Tal exposición se refiere a las garantías y avales de operaciones financieras otorgados por el Estado nacional a provincias, fondos fiduciarios y organismos descentralizados.

La OPC explicó que "los pasivos contingentes son una importante fuente de riesgos fiscales, que debe ser tenida en cuenta al momento de analizar la sustentabilidad de la posición fiscal de un país".

"Los países que acumulan un monto sustancial de garantías otorgadas quedan expuestos al riesgo de un shock fiscal, en la medida que no cuenten con recursos presupuestarios suficientes para hacer frente a una ejecución masiva de garantías", advirtió la oficina del Parlamento nacional.
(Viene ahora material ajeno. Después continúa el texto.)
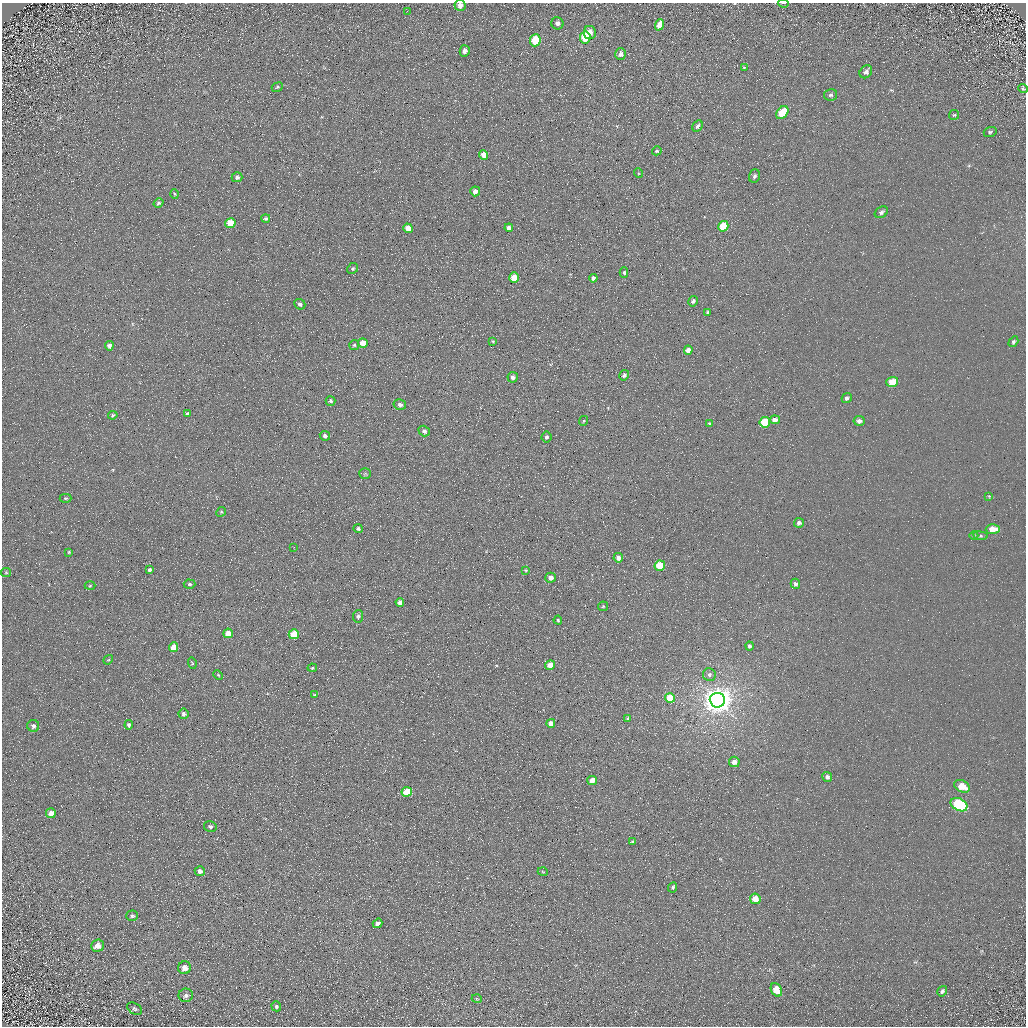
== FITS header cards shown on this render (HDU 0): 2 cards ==
NAXIS1  =                 1024 / Required FITS header
NAXIS2  =                 1024 / Required FITS header

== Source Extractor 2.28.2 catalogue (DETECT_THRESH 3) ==
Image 1024 x 1024 px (HDU 0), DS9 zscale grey, 1 PNG px = 1 image px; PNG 1028 x 1028 px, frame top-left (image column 1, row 1024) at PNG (2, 3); each listed source drawn as its Kron ellipse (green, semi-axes under 4 px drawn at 4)
Background 5.38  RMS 7.8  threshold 23.4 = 3 sigma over >= 5 px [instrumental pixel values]
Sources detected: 127; all 127 listed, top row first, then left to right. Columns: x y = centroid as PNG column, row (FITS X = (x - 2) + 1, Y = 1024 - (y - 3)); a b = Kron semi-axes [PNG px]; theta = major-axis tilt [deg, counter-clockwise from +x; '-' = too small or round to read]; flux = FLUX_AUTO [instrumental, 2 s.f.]
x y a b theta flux
783 3 5 2 - 570
460 5 5 5 - 2600
407 11 3 2 - 600
557 23 6 6 - 2300
659 25 6 4 68 4900
590 32 7 6 - 3600
585 37 6 5 - 15000
535 40 6 5 - 20000
465 51 5 5 - 2000
621 54 6 5 - 2200
744 68 4 3 - 530
866 72 7 5 48 2400
277 87 6 4 23 690
1023 89 5 4 - 790
831 95 7 5 11 1300
782 113 7 5 51 17000
954 115 5 5 - 620
697 126 6 4 61 1500
990 132 6 5 - 930
657 151 5 4 - 810
484 155 5 4 - 4900
638 173 5 3 - 470
754 176 7 5 70 1200
237 177 5 5 - 1300
475 191 5 5 - 2800
174 194 5 3 - 440
158 203 5 4 - 1100
881 212 7 5 35 1500
266 219 4 4 - 860
230 223 5 5 - 11000
723 226 5 5 - 16000
408 228 5 4 - 4300
509 228 4 4 - 2700
353 268 5 5 - 930
624 273 5 4 - 890
514 278 5 5 - 11000
593 278 4 4 - 1800
693 301 5 4 - 1200
300 304 6 5 - 1700
708 312 4 3 - 950
493 341 3 2 - 510
1013 342 6 4 57 1100
363 343 5 4 - 7300
354 345 5 5 - 790
109 346 5 4 - 2100
688 350 4 4 - 3200
624 375 5 4 - 1300
513 377 5 5 - 1700
892 382 6 5 - 10000
847 398 5 4 - 1400
331 401 5 4 - 1100
400 405 6 5 - 1400
187 414 4 3 - 890
113 415 4 4 - 750
775 420 5 4 - 2900
583 421 5 3 - 490
859 421 5 5 - 2000
765 422 5 5 - 21000
710 424 4 4 - 1300
424 431 6 5 - 1600
325 436 5 4 - 1500
546 437 5 5 - 1100
365 473 6 5 - 800
989 496 4 4 - 440
65 498 6 4 0 680
221 512 5 4 - 570
799 523 5 5 - 1600
358 528 4 4 - 950
993 529 7 5 2 6300
974 535 4 3 - 430
980 536 7 4 -8 760
294 547 2 2 - 340
69 552 4 4 - 610
618 558 5 4 - 2100
660 566 5 5 - 18000
149 570 4 3 - 1300
526 570 4 2 - 400
6 572 5 4 - 580
551 578 5 5 - 2700
190 584 6 4 -3 900
795 584 5 4 - 1600
90 586 5 3 - 560
400 602 4 4 - 2400
603 606 5 4 - 610
358 616 6 5 - 1100
558 620 4 4 - 690
228 633 5 4 - 5400
294 634 5 5 - 15000
749 646 4 4 - 1300
174 647 5 4 - 7100
108 660 5 4 - 590
192 663 6 3 -73 590
550 665 5 4 - 5900
312 668 5 3 - 520
709 674 6 6 - 1600
218 675 5 3 - 460
314 695 4 3 - 550
670 698 5 5 - 11000
717 700 8 7 - 780000
184 714 5 5 - 1400
628 718 4 4 - 580
551 723 4 4 - 3500
129 725 5 4 - 1100
33 726 6 6 - 1400
734 762 5 5 - 3900
827 777 5 5 - 1600
592 780 5 4 - 4600
962 786 8 5 -27 7300
407 792 5 5 - 13000
959 805 9 6 -28 59000
51 813 5 5 - 3300
210 826 6 5 - 1100
632 842 4 3 - 870
200 871 5 5 - 2200
543 872 5 3 - 420
673 887 5 4 - 920
755 899 5 5 - 7000
132 916 6 5 - 1100
378 923 5 4 - 2200
97 946 6 6 - 3700
185 968 6 6 - 3600
776 990 7 5 -60 12000
942 991 5 4 - 1100
186 995 7 7 - 1600
477 999 5 3 - 460
276 1006 5 4 - 940
135 1009 8 5 -30 1000
At the frame edge (FLAGS 8, measured only in part): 3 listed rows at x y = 783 3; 460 5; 1023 89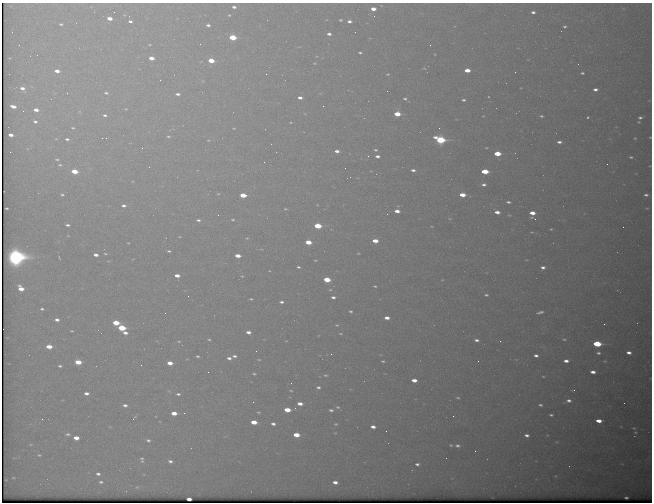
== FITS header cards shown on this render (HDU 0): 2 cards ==
NAXIS1  =                  650 / Width of table row in bytes
NAXIS2  =                  500 / Number of rows in table

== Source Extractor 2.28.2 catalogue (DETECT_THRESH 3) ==
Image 650 x 500 px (HDU 0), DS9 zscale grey, 1 PNG px = 1 image px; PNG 654 x 504 px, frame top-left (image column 1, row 500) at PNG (2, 3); no overlay
Background 598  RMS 3.2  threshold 9.53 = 3 sigma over >= 5 px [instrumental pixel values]
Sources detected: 218; all 218 listed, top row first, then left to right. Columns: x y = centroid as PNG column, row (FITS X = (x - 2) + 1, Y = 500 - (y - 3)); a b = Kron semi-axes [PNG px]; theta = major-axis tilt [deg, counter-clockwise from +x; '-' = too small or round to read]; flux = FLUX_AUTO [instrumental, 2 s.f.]
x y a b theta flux
234 7 5 4 - 700
373 9 4 3 - 1600
114 12 2 2 - 82
533 12 4 3 - 560
229 15 4 4 - 240
110 18 4 3 - 2000
340 20 3 3 - 250
130 21 4 3 - 500
349 21 4 3 - 720
61 24 4 2 - 300
208 25 4 3 - 550
565 27 3 3 - 310
329 34 4 3 - 680
233 37 5 4 - 8300
200 44 2 2 - 100
19 45 2 2 - 140
150 45 4 2 - 170
430 45 2 2 - 230
360 53 4 3 - 340
151 58 5 3 - 1700
211 61 5 4 - 4400
315 63 4 3 - 200
424 68 5 4 - 220
467 70 5 3 - 2400
57 71 5 3 - 1400
515 72 2 2 - 85
582 73 4 2 - 330
266 74 2 2 - 220
388 74 5 4 - 260
160 80 2 2 - 120
22 88 5 4 - 930
595 89 4 3 - 720
67 93 2 2 - 150
106 93 5 4 - 380
178 94 5 4 - 700
300 98 4 3 - 870
405 99 5 5 - 420
463 100 4 3 - 380
323 106 3 2 - 240
13 107 5 3 - 1400
126 109 4 3 - 190
36 110 4 3 - 1300
23 111 2 2 - 130
397 114 5 4 - 4500
105 115 5 3 - 430
541 116 5 3 - 340
588 117 3 2 - 250
640 118 4 3 - 400
35 122 4 3 - 450
291 122 3 2 - 170
73 128 4 3 - 230
234 128 5 3 - 180
11 135 4 3 - 1100
168 136 6 5 - 470
650 137 3 2 - 160
106 138 2 2 - 110
635 138 3 2 - 160
67 139 4 3 - 430
208 140 5 4 - 230
440 140 6 4 -15 20000
559 142 5 4 - 740
142 148 2 2 - 910
486 148 4 2 - 190
375 150 4 3 - 300
337 151 4 3 - 930
497 154 5 4 - 5500
377 156 4 3 - 740
631 157 4 2 - 290
57 159 4 3 - 260
607 164 2 2 - 330
60 165 4 3 - 260
345 168 2 2 - 84
413 170 4 3 - 560
74 171 5 3 - 4700
485 171 5 3 - 7400
484 185 5 4 - 640
218 194 4 3 - 200
62 195 4 3 - 300
243 195 5 4 - 4100
462 195 5 3 - 3100
646 195 4 3 - 430
508 202 5 3 - 480
124 206 5 3 - 600
7 208 3 2 - 200
285 209 3 2 - 190
397 211 5 3 - 1500
497 212 5 4 - 1400
532 213 5 4 - 2100
218 215 2 2 - 160
509 215 5 3 - 230
535 219 4 3 - 250
198 220 4 3 - 430
233 220 3 2 - 240
67 225 4 3 - 490
318 226 5 4 - 8400
623 227 2 2 - 320
551 229 3 3 - 230
532 232 5 4 - 230
247 238 4 3 - 200
375 241 5 3 - 2500
308 242 5 4 - 4200
128 243 2 2 - 150
261 249 5 3 - 150
169 251 3 2 - 280
358 253 3 2 - 160
105 254 4 3 - 230
96 255 4 3 - 980
238 256 5 3 - 2400
16 257 8 8 - 97000
59 257 4 2 - 170
315 260 4 2 - 180
298 267 3 3 - 350
543 267 4 3 - 720
269 271 4 3 - 160
177 275 4 3 - 1800
242 276 4 3 - 200
327 280 5 4 - 6300
375 286 3 2 - 230
21 288 6 4 -43 2400
330 290 4 3 - 200
486 295 4 3 - 310
333 297 4 3 - 610
251 299 4 2 - 260
281 302 5 3 - 600
42 309 4 3 - 340
350 311 3 3 - 310
540 312 6 3 14 560
165 313 2 2 - 100
387 318 4 3 - 1200
57 320 4 3 - 740
116 323 5 4 - 5700
604 324 2 2 - 460
337 325 3 2 - 180
122 328 5 4 - 9200
71 331 3 2 - 190
248 332 5 4 - 1000
125 333 5 4 - 900
340 334 3 2 - 170
209 339 4 3 - 250
564 339 5 3 - 260
477 340 5 3 - 670
179 341 4 3 - 240
500 341 2 2 - 90
597 344 5 4 - 11000
49 346 5 4 - 2600
256 351 2 2 - 98
629 352 4 3 - 960
598 353 4 3 - 410
331 354 2 2 - 340
536 355 4 3 - 680
197 356 4 3 - 340
234 356 6 4 0 600
229 358 5 4 - 770
259 360 4 3 - 210
383 361 3 2 - 250
478 361 2 2 - 350
566 361 5 3 - 1000
78 362 5 4 - 4100
170 363 5 4 - 2100
141 365 3 2 - 170
60 366 4 2 - 350
208 372 2 2 - 140
593 372 5 3 - 1100
254 374 6 4 -9 300
325 375 5 3 - 280
543 376 4 2 - 190
414 380 5 3 - 1800
291 383 2 2 - 190
318 387 4 3 - 460
291 390 4 3 - 220
573 390 4 2 - 200
169 391 7 4 -44 330
86 393 5 3 - 930
178 394 6 4 -2 500
458 398 4 2 - 250
569 400 6 5 - 820
253 402 2 2 - 140
300 404 5 3 - 1500
125 405 5 4 - 720
540 405 4 3 - 400
338 407 6 4 -25 350
287 410 5 4 - 4200
331 410 4 3 - 450
258 412 3 2 - 220
174 413 5 4 - 2400
184 413 3 3 - 220
551 415 4 3 - 370
453 416 2 2 - 120
134 418 8 4 50 540
42 419 3 2 - 290
599 421 5 3 - 2000
254 422 5 4 - 3100
273 424 4 3 - 680
336 424 4 3 - 240
110 427 6 3 -18 220
373 427 4 3 - 1100
634 428 3 3 - 160
386 431 2 2 - 520
335 433 3 3 - 150
68 434 8 5 1 570
296 435 5 4 - 3600
527 435 4 3 - 690
76 438 5 4 - 2000
148 440 7 5 -2 640
451 445 3 3 - 220
457 446 5 3 - 480
475 451 2 2 - 450
39 455 5 4 - 320
142 460 10 6 -81 720
170 461 6 5 - 720
417 464 4 3 - 510
98 474 6 5 - 750
13 478 3 2 - 160
101 482 7 5 6 600
335 482 5 3 - 1200
137 487 5 5 - 350
626 497 4 2 - 330
189 499 4 3 - 1700
At the frame edge (FLAGS 8, measured only in part): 1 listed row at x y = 650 137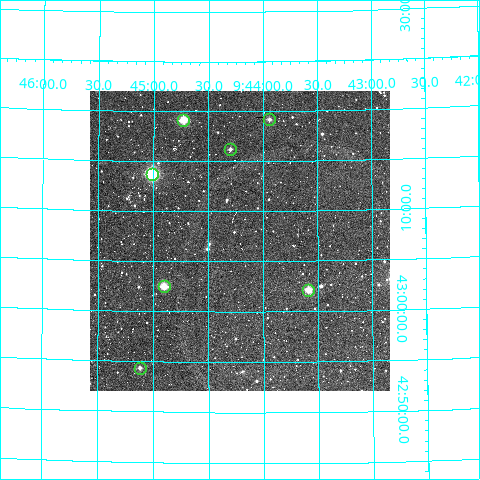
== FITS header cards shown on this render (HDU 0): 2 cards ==
NAXIS1  =                  300
NAXIS2  =                  300

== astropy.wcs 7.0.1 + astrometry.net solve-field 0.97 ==
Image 300 x 300 px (HDU 0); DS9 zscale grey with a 90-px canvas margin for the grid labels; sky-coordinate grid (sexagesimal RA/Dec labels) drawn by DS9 from the SOLVED WCS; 7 Tycho-2 reference stars matched to detected sources circled (green)
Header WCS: RA---TAN/DEC--TAN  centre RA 09:44:13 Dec +43:07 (146.05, +43.12 deg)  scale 6 arcsec/px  FOV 30.0' x 30.0'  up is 0 deg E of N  parity normal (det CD < 0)
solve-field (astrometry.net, Tycho-2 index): VERIFIED the header's WCS against the Tycho-2 star catalogue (verified at 2 index scales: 7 matches each, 0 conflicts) and refined it, rather than solving blind
Solved WCS: RA---TAN-SIP/DEC--TAN-SIP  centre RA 09:44:13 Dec +43:07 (146.05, +43.12 deg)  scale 6 arcsec/px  FOV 30.0' x 29.9'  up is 0 deg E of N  parity normal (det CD < 0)
The solver's refit moves the header's centre by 1.4 arcsec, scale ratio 0.9997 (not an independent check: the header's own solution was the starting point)
Tycho-2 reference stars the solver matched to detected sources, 7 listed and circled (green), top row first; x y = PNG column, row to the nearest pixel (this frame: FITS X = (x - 90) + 1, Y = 300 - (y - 91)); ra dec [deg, ICRS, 3 dp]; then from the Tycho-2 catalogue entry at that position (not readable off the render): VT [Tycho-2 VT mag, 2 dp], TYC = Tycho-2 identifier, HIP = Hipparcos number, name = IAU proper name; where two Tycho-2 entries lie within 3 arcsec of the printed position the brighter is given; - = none
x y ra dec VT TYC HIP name
269 119 145.986 +43.320 11.79 2998-1418-1 - -
183 120 146.182 +43.319 9.63 2998-1427-1 47805 -
230 149 146.075 +43.270 11.57 2998-854-1 - -
152 174 146.253 +43.229 9.05 2998-1618-1 47834 -
164 286 146.226 +43.042 10.02 2998-1530-1 - -
308 290 145.897 +43.036 10.30 2998-609-1 - -
140 368 146.280 +42.905 11.63 2998-1312-1 - -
El análisis precisa que a fines de septiembre pasado el saldo residual de la deuda indirecta (desembolsos menos amortizaciones acumuladas) fue de US$9.719 millones (3,1% de la deuda pública bruta), de acuerdo con la estadística de la Secretaría de Finanzas.

En 2017 y 2018, indicó la OPC, "el saldo residual de la deuda indirecta aumentó principalmente debido a la emisión de letras en garantía colocadas al Fondo Fiduciario para el Desarrollo de Energías Renovables (Foder)".